La recopilación incluye textos notables, cada uno de ellos presentado brevemente por el antólogo, desde la belleza gélida de Una refutación del deísmo, de Percy Shelley, a los textos de Einstein sobre religión, a quien se suele poner en el bando de los creyentes, de forma errada según Hitchens. "Yo no creo en la inmortalidad del individuo, y considero que la ética es un asunto exclusivamente humano, sin ninguna autoridad sobrenatural detrás", dijo el padre de la relatividad.
Asimismo, hay un puñado de aportes modernos, como Blues del fin del mundo, en el que Ian McEwan repasa las teorías apocalípticas, cuya sucesión no hace sino confirmar su profunda falacia; y Cómo (y por qué) me hice infiel, un emotivo relato sobre las penurias del islamismo de la escritora somalí Ayaan Hirsi Ali. Menos interesante por su didactismo es Imagina que el cielo no existe, una "carta al seis mil millonésimo ciudadano del mundo" escrita por Salman Rushdie.
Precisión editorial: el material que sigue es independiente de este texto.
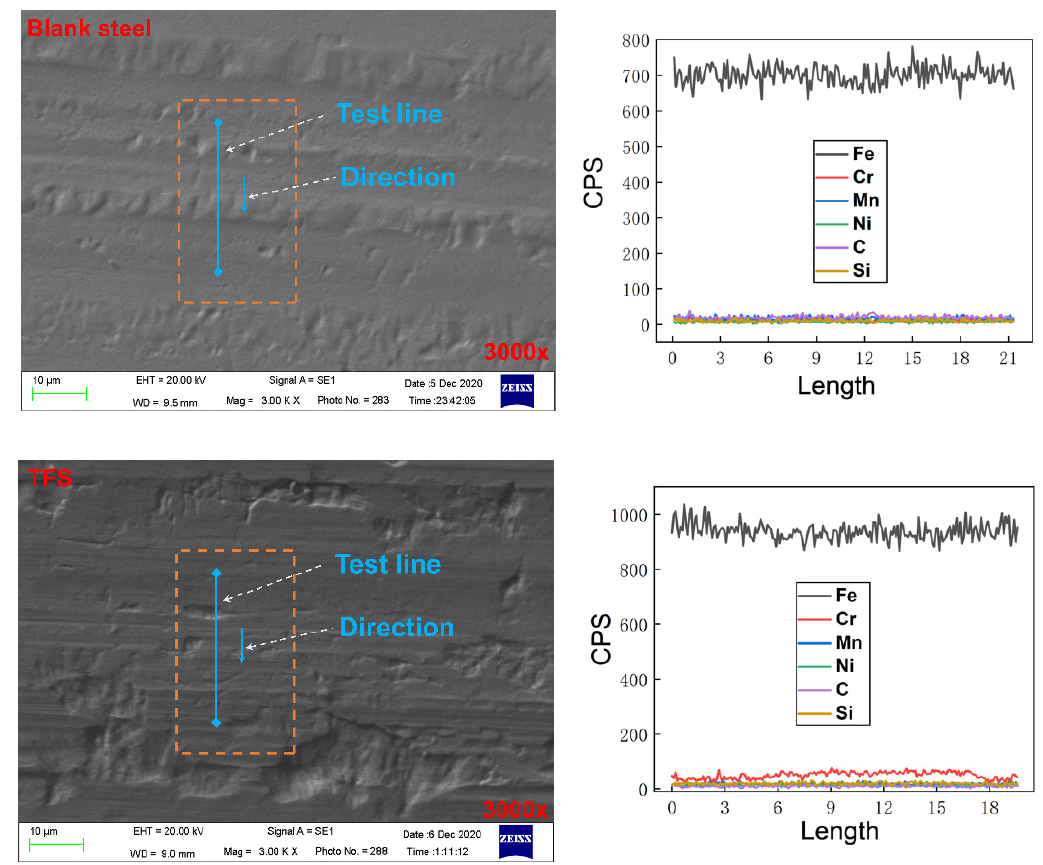
Figure 7. The SEM images and EDS curve of the blank steel and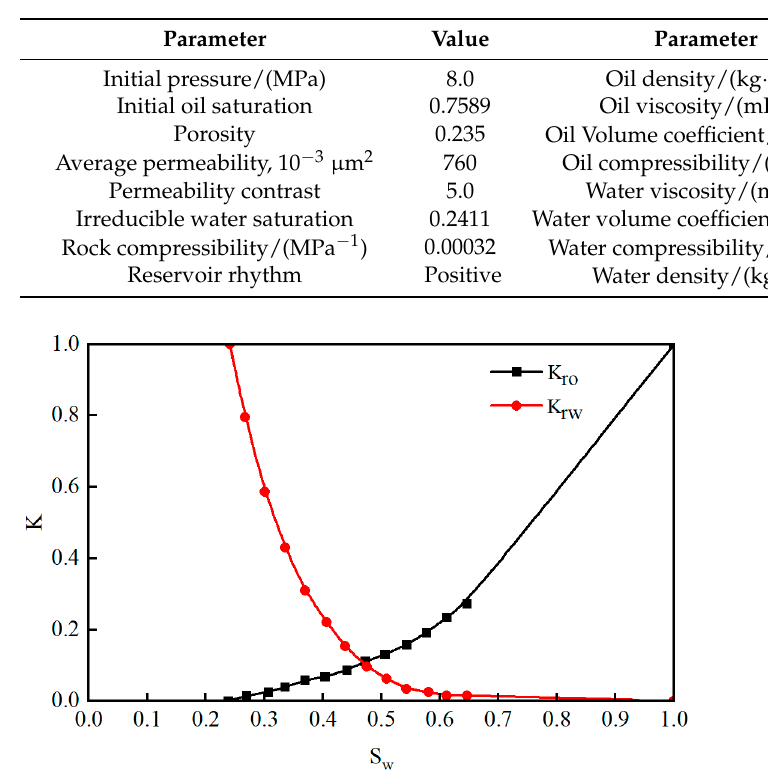
Figure 2. Permeability distribution of the positive − rhythm synthetic model. Table 1. Rock and fluid physical properties used in the positive-rhythm synthetic model.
Entre los artículos más brillantes están los del biólogo Richard Dawkins, quien derriba los argumentos creacionistas con una claridad que apabulla. A los que piensan que es imposible que la vida se haya creado sin un diseño inteligente (como si las partes desordenadas de un avión Boeing 747 fueran lanzadas a un huracán y se ensamblaran al azar perfectamente), les dice que la selección natural no es una teoría de probabilidades, sino "todo lo contrario". Y para ello se vale de una imagen, que llama Escalando el Monte Improbable: en un cerro en cuya cima está la vida, una de sus laderas es un precipicio y la otra es una suave pendiente. Los creacionistas piensan que la vida o un organismo complejo (un ojo, por ejemplo) se creó elevándose desde el suelo hasta la cumbre, a través del abismo, mientras que los evolucionistas simplemente dieron la vuelta y avanzaron por la montaña paso a paso hasta llegar a la meta.
Más allá de las contradicciones de alguien como Hitchens, quien apoyó una guerra que comenzó un gobierno imbuido de ideas religiosas, y del temor de que su tono apasionado pueda conducir al fanatismo (temor que, no obstante, es respondido en el ensayo ¿Puede ser fundamentalista un ateo?, de A.C. Crayling), Dios no existe es un volumen de indudable valor.
Se le puede reprochar una mirada algo estrecha, en la que se echan de menos mayores aportes de la poesía o la ficción: el Soliloquio del individuo, de Parra o El país de los ciegos, de Wells, hubiesen sido bienvenidos. En un mundo menos intolerante, debería compartir lugar junto a la Biblia o el Corán en escuelas, bibliotecas… y en los veladores de las habitaciones de hotel. ¿Por qué no?